== What the task requires ==
Using the data below, show every line where the word "LOCK" occurs.

Transcribed page contents:
▼▼▼
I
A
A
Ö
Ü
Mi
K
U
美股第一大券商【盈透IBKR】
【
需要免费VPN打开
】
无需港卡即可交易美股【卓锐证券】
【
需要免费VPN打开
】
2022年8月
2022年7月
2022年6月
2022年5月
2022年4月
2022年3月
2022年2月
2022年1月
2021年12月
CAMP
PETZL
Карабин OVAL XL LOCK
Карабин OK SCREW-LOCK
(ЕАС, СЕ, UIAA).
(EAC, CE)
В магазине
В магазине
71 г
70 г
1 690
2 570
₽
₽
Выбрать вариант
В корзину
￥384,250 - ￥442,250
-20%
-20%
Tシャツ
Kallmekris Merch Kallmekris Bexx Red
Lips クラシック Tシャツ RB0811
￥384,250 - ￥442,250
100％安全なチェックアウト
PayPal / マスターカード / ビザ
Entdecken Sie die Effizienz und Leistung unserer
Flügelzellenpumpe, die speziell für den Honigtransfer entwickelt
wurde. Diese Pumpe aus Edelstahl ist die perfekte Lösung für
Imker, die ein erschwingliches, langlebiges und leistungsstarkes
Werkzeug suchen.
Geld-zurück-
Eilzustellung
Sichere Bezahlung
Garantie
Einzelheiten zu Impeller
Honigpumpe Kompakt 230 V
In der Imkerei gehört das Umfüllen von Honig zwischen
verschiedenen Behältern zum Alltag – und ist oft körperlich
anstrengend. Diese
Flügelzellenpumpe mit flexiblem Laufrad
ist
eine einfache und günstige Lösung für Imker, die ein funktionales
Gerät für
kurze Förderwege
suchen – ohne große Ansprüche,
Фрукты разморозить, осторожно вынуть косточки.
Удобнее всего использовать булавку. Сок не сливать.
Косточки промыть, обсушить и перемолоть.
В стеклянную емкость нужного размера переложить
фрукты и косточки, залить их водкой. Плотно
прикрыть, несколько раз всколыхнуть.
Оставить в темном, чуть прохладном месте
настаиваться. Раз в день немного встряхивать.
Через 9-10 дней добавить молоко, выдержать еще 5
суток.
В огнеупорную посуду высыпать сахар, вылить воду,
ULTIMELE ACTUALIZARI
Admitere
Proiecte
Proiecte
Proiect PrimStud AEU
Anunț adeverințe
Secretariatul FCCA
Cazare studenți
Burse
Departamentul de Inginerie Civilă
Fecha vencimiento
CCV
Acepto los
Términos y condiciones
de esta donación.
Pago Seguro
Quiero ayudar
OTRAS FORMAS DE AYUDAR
▲▲▲
== Exercise answer ==
Карабин OVAL XL LOCK
Карабин OK SCREW-LOCK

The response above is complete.